Good ideas, AaronQ. The guy that has been calling me changes his storyline around a bit. He may just be a small time broker selling out of the back of his pickup truck or he could be something more of a shyster. We sell to large multi-million dollar horse farms as well to small 1 or 2 horse people. After a while, you kind of get a feel for a person. My spidey senses are a bit heightened with the guy I've been talking to lately.


----------



## hillside hay (Feb 4, 2013)

There is a Terri lady from NJ who calls quite often similar story line. She never shows. Clme to thi k of it more Craigslisters dont show than doe


----------



## shortrow (Feb 21, 2012)

bluefarmer said:


> Cash in hand before loading!


This. 10-4.


----------



## cyclonic (Jan 16, 2015)

Thanks for all the help, people. I have been getting several calls from legit folks, buying smaller quantities but also willing to pass my name on to their friends. So, I'd rather build my business that way! I'll pass on the fishy folks, and stick with the slightly more local! Plus a little profit from me delivering.

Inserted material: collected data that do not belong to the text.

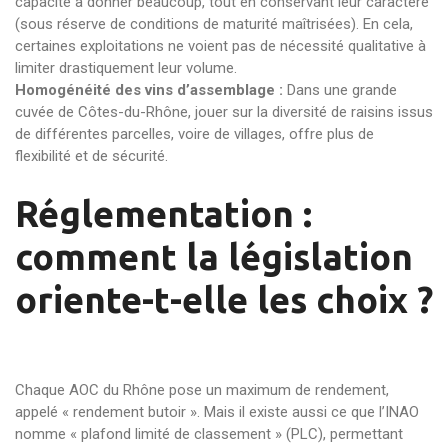
capacité à donner beaucoup, tout en conservant leur caractère
(sous réserve de conditions de maturité maîtrisées). En cela,
certaines exploitations ne voient pas de nécessité qualitative à
limiter drastiquement leur volume.
Homogénéité des vins d’assemblage :
Dans une grande
cuvée de Côtes-du-Rhône, jouer sur la diversité de raisins issus
de différentes parcelles, voire de villages, offre plus de
flexibilité et de sécurité.
Réglementation :
comment la législation
oriente-t-elle les choix ?
Chaque AOC du Rhône pose un maximum de rendement,
appelé « rendement butoir ». Mais il existe aussi ce que l’INAO
nomme « plafond limité de classement » (PLC), permettant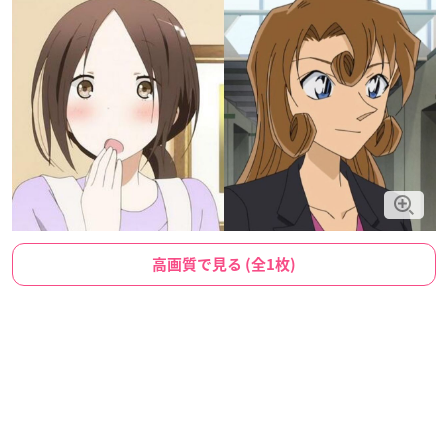
高画質で見る (全1枚)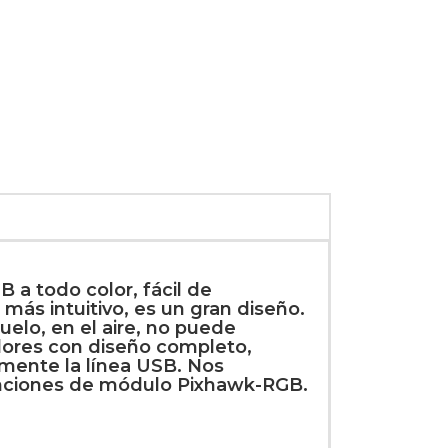
 a todo color, fácil de
 más intuitivo, es un gran diseño.
elo, en el aire, no puede
dores con diseño completo,
lmente la línea USB. Nos
funciones de módulo Pixhawk-RGB.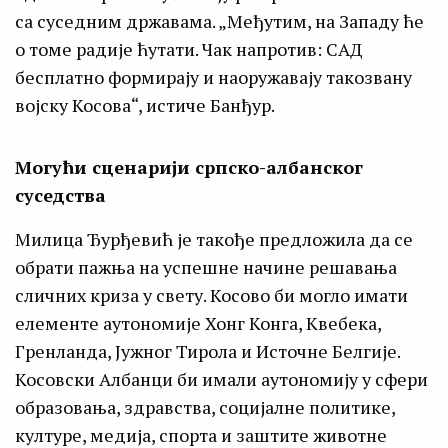
са суседним државама. „Међутим, на Западу ће
о томе радије ћутати. Чак напротив: САД
бесплатно формирају и наоружавају такозвану
војску Косова“, истиче Банђур.
Могући сценарији српско-албанског
суседства
Милица Ђурђевић је такође предложила да се
обрати пажња на успешне начине решавања
сличних криза у свету. Косово би могло имати
елементе аутономије Хонг Конга, Квебека,
Гренланда, Јужног Тирола и Источне Белгије.
Косовски Албанци би имали аутономију у сфери
образовања, здравства, социјалне политике,
културе, медија, спорта и заштите животне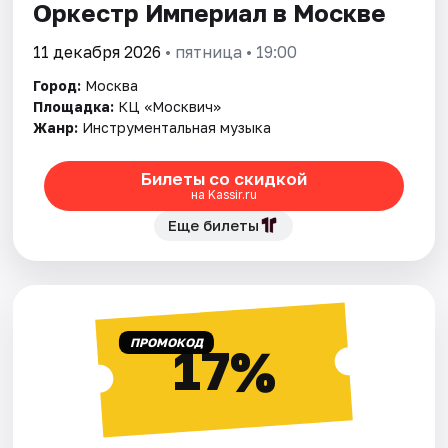
Оркестр Империал в Москве
11 декабря 2026
• пятница • 19:00
Город:
Москва
Площадка:
КЦ «Москвич»
Жанр:
Инструментальная музыка
Билеты со скидкой
на Kassir.ru
Еще билеты
ПРОМОКОД
17%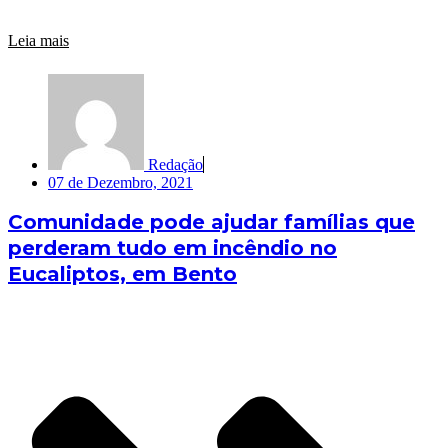
Leia mais
Redação
07 de Dezembro, 2021
Comunidade pode ajudar famílias que
perderam tudo em incêndio no
Eucaliptos, em Bento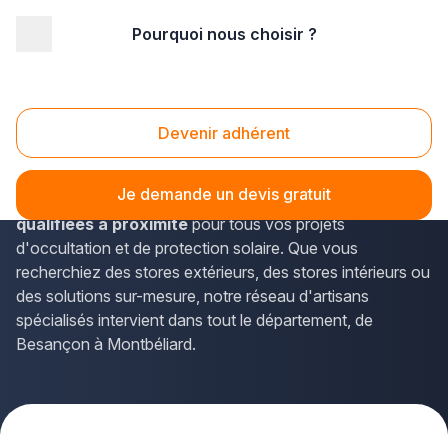
Pourquoi nous choisir ?
Accueil
/
Second œuvre
/
Store
/
Franche-Comté
/
Doubs
Stores Doubs (25)
Devenir adhérent
Vous envisagez l'installation de stores pour votre
habitation dans le Doubs ? La solution Plus que pro vous
Je demande un devis gratuit
met en relation avec
des entreprises de stores
qualifiées à proximité
pour tous vos projets
d'occultation et de protection solaire. Que vous
recherchiez des stores extérieurs, des stores intérieurs ou
des solutions sur-mesure, notre réseau d'artisans
spécialisés intervient dans tout le département, de
Besançon à Montbéliard.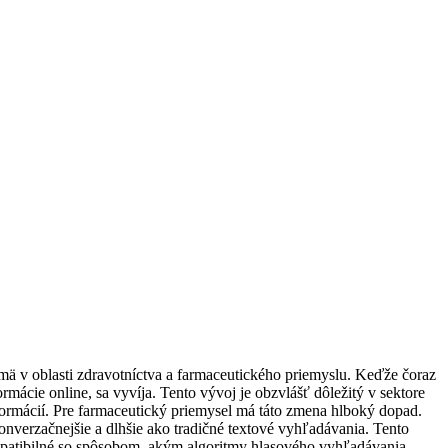
ä v oblasti zdravotníctva a farmaceutického priemyslu. Keďže čoraz
rmácie online, sa vyvíja. Tento vývoj je obzvlášť dôležitý v sektore
formácií. Pre farmaceutický priemysel má táto zmena hlboký dopad.
onverzačnejšie a dlhšie ako tradičné textové vyhľadávania. Tento
kompatibilné so spôsobom, akým algoritmy hlasového vyhľadávania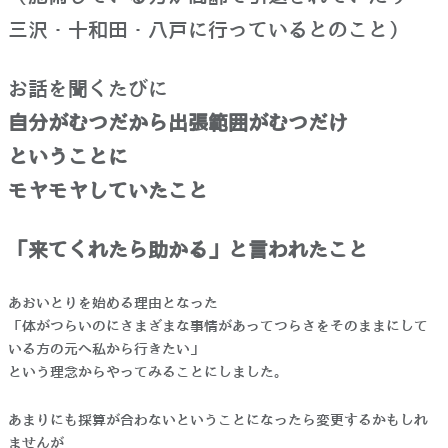
三沢・十和田・八戸に行っているとのこと）
お話を聞くたびに
自分がむつだから出張範囲がむつだけ
ということに
モヤモヤしていたこと
「来てくれたら助かる」と言われたこと
あおいとりを始める理由となった
「体がつらいのにさまざまな事情があってつらさをそのままにして
いる方の元へ私から行きたい」
という理念からやってみることにしました。
あまりにも採算が合わないということになったら変更するかもしれ
ませんが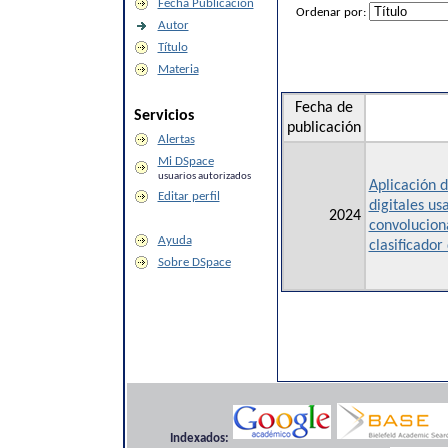
Fecha Publicación
Ordenar por:
Autor
Título
Materia
Fecha de
Servicios
publicación
Alertas
Mi DSpace
usuarios autorizados
Aplicación 
Editar perfil
digitales u
2024
convoluciona
Ayuda
clasificador
Sobre DSpace
Indexados: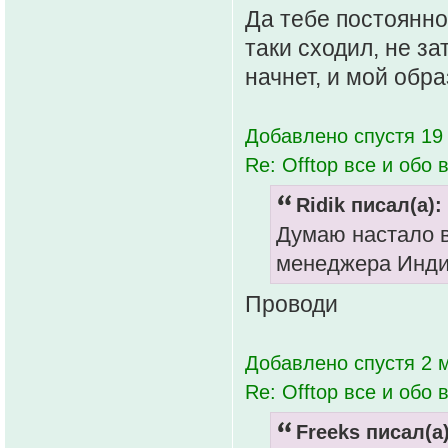
Да тебе постоянно
таки сходил, не за
начнет, и мой обра
Добавлено спустя 19
Re: Offtop все и обо в
Ridik писал(а):
Думаю настало в
менеджера Индии
Проводи
Добавлено спустя 2 м
Re: Offtop все и обо в
Freeks писал(а)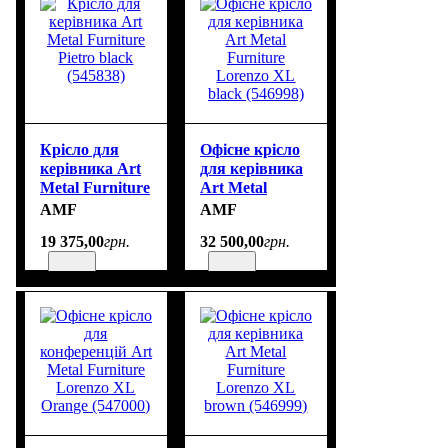
Крісло для
Офісне крісло
керівника Art
для керівника
Metal Furniture
Art Metal
Pietro black
Furniture
AMF
AMF
(545838)
Lorenzo XL
19 375
,
00
грн.
32 500
,
00
грн.
black (546998)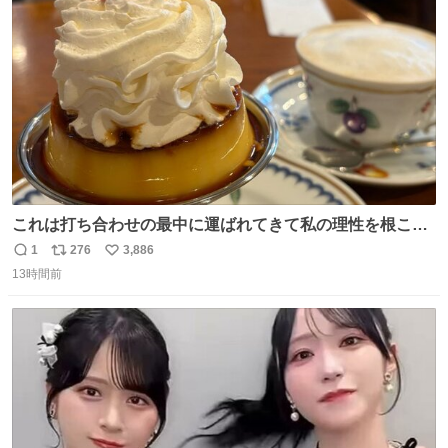
ト
数
数
これは打ち合わせの最中に運ばれてきて私の理性を根こそ
ぎ奪い去ったプリンの写真です。
1
276
3,886
返
リ
い
13時間前
信
ポ
い
数
ス
ね
ト
数
数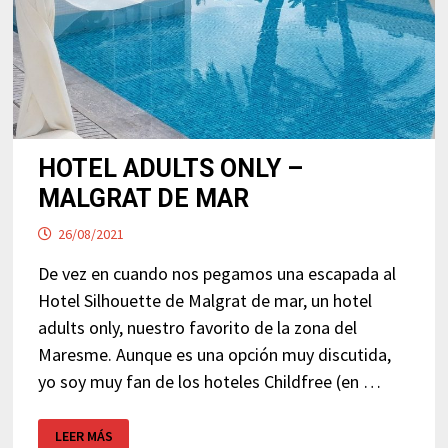
HOTEL ADULTS ONLY –
MALGRAT DE MAR
26/08/2021
De vez en cuando nos pegamos una escapada al
Hotel Silhouette de Malgrat de mar, un hotel
adults only, nuestro favorito de la zona del
Maresme. Aunque es una opción muy discutida,
yo soy muy fan de los hoteles Childfree (en …
HOTEL
LEER MÁS
ADULTS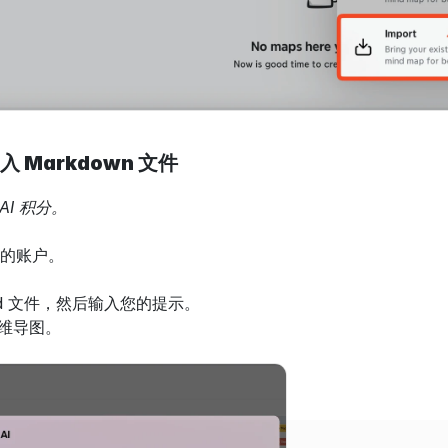
导入 Markdown 文件
AI 积分。
您的账户。
md 文件，然后输入您的提示。
思维导图。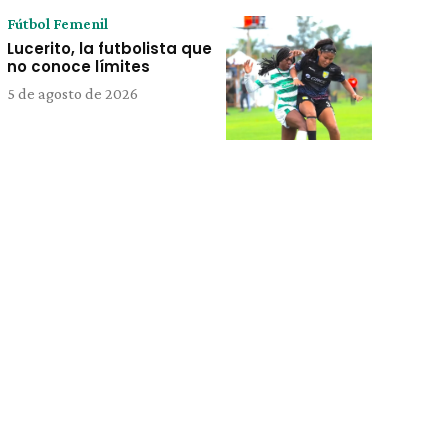
Fútbol Femenil
Lucerito, la futbolista que
no conoce límites
5 de agosto de 2026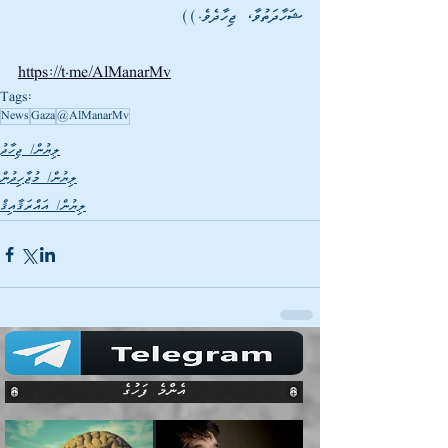
ޝަހާދަތުވާ، ޖިހާދެވެ.))
https://t.me/AlManarMv
Tags:
News
Gaza
@AlManarMv
ލިޔުން/ ޖިހާދު
ލިޔުން/ މުޖާހިދުން
ލިޔުން/ އައްރަޤާއިޤް
އެންމެ ފަހުގެ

First cutting went well here, have some nice tender alfalfa squares! Now, on to the second cutting, and the straw in July!


----------



## Lewis Ranch (Jul 15, 2013)

There are good people out there that do business like that. I can't tell you how many loads I have bought sight unseen via mailed check or wire transfer. I have also sold hundreds of loads the same way. Some people don't have the time to drive 12+ hours to look at hay they just send a driver and take the sellers word, you might burn me but it'll only be once. I can't see that you have anything to loose in this situation if you represented your product accurately.


----------